Cloubu, martedì 5 novembre 2013 alle10:01 ha scritto: rispondi »

@ mex silvio Secondo il tuo ragionamento anche il geotermico dovrebbe innalzare le temperature. E' basato su un ciclo termodinamico che necessita di raffreddamento e quindi cessione di calore all'ambiente (sotto forma di vapore acqueo se ci sono le torri di raffreddamento). Il problema dei combustibili fossili non sta nella cessione di calore (che ha un peso praticamente irrilevante) ma nella produzione di CO2 che è considerato il gas che sta causando l'innalzamento delle temperature. Anche il vapore acqueo è un gas serra, ma il contributo antropico nell'aumento di questo gas nell'aria è assolutamente trascurabile (mentre per la CO2 no). @ arturo terragni Sono d'accordo che sarebbe meglio puntare sulla fusione, ma oltre ad essere terribilmente costosa ci sono dei problemi tecnici che per almeno altri 30-50 anni non si riuscirà a risolvere in modo semplice e soprattutto economico. Secondo me occorre puntare su più strade, non esiste una soluzione unica, dipende dal contesto e da altri fattori. E' necessario investire e studiare sempre di più cercando di non andare verso idee utopistiche o difficilmente realizzabili ma cercando le soluzioni ottime da più punti di vista... Nucleare a fissione e combustibili fossili ci accompagneranno ancora per molto tempo, accompagnati e sostenutio sempre di più dalle fonti rinnovabili come eolico, geotermico, solare termodinamico, biomasse e solare fotovoltaico.

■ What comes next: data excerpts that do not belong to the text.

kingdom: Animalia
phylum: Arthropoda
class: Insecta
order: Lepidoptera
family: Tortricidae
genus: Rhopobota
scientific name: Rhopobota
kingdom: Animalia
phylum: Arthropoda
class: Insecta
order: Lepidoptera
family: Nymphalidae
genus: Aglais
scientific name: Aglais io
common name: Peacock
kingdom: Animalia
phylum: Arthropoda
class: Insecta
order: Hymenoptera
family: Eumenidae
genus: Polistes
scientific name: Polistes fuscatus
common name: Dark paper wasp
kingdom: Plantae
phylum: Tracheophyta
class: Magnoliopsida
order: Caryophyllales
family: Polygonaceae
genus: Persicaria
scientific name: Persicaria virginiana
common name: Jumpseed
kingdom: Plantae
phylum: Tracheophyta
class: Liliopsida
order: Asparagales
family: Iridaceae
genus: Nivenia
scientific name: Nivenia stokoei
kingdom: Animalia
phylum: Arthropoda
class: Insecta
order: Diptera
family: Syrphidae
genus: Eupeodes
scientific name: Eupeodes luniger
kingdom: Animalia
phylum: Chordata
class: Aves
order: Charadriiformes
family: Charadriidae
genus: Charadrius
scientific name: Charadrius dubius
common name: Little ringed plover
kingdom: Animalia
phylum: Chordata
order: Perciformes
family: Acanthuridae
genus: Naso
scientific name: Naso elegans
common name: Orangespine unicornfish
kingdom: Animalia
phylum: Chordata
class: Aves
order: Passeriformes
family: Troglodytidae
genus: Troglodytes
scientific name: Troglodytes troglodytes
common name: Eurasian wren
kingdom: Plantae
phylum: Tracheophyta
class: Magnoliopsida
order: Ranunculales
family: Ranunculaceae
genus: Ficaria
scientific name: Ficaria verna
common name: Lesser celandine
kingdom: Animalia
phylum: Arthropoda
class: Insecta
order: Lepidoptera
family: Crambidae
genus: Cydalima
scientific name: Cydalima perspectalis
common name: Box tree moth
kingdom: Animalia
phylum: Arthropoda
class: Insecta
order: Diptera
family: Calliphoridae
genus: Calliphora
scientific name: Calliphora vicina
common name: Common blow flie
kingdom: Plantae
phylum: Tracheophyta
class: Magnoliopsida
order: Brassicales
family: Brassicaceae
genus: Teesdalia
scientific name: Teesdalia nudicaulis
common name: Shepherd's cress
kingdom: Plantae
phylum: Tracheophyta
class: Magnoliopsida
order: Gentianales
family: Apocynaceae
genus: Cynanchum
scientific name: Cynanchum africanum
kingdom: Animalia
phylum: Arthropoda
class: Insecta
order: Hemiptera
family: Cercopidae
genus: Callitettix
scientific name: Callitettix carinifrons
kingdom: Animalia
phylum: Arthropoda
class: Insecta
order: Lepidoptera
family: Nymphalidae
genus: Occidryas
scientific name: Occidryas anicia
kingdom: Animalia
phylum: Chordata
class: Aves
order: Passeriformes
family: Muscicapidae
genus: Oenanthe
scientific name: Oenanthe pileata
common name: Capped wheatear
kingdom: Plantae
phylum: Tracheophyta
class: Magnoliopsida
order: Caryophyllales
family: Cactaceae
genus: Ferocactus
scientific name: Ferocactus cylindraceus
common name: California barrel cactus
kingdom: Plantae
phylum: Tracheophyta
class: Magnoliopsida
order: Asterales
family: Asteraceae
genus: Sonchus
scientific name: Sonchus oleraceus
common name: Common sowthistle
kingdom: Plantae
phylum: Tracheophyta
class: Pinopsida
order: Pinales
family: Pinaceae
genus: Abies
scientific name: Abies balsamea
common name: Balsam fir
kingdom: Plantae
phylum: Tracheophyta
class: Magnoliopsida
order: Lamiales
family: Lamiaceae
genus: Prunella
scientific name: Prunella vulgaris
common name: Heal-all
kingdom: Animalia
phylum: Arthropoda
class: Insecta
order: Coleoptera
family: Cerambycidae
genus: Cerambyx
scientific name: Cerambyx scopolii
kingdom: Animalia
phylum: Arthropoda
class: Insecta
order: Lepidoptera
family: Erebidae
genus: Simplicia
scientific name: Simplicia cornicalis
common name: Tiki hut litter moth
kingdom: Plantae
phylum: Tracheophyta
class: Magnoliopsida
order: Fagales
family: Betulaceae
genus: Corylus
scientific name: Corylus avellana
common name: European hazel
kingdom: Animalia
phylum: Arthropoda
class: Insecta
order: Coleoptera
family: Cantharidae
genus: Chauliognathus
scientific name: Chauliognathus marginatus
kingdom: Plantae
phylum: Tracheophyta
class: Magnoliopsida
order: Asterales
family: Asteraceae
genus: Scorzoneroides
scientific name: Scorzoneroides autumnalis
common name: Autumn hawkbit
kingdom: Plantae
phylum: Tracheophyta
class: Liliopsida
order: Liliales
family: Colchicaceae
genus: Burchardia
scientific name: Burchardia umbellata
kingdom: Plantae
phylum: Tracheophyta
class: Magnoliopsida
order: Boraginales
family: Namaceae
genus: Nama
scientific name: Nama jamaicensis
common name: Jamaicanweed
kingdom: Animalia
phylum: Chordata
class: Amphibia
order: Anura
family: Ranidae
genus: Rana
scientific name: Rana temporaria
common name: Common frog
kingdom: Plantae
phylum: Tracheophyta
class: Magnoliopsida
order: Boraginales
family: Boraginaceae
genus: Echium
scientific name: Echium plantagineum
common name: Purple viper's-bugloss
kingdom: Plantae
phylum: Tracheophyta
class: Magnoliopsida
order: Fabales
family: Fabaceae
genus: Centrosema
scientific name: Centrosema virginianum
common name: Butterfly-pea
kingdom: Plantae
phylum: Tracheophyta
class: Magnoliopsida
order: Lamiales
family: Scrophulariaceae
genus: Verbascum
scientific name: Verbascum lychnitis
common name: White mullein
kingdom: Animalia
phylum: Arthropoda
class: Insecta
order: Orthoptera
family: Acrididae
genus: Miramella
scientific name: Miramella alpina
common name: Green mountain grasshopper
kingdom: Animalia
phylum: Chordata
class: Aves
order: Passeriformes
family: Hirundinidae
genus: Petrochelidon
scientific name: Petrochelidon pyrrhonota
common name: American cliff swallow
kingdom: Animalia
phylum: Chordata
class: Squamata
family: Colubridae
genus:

Luigi Fiorin, martedì 5 novembre 2013 alle0:31 ha scritto: rispondi »

Chi ricerca ritrova, dice il proverbio! Ancora però non si sono "ritrovati" siti sicuri nel tempo per scorie radiattive immortali, ma si vogliono, comunuque, nuove centrali, 15-20 anni per costruirle, a quali costi alla francese, poi 35 anni di vita. Allora, le vecchie centrali degli anni '70 sono morte che camminano o vengono ringiovanite anagraficamente come patetiche, vecchei signore? E quanto costa "decommissioning"? Nel giardino di Formigoni certo non si sa quanto ancora dovrà pagare l'Italia, che col nuclrare non centra più! Nel rispetto di tante vittime fino a Fukushima, non è ancora ora di essere più seri e responsabili nei confronti della nostra unica TERRA , "RICERCANDO" di preservarla, con quel che resta di Biodiversità, per le future generazioni?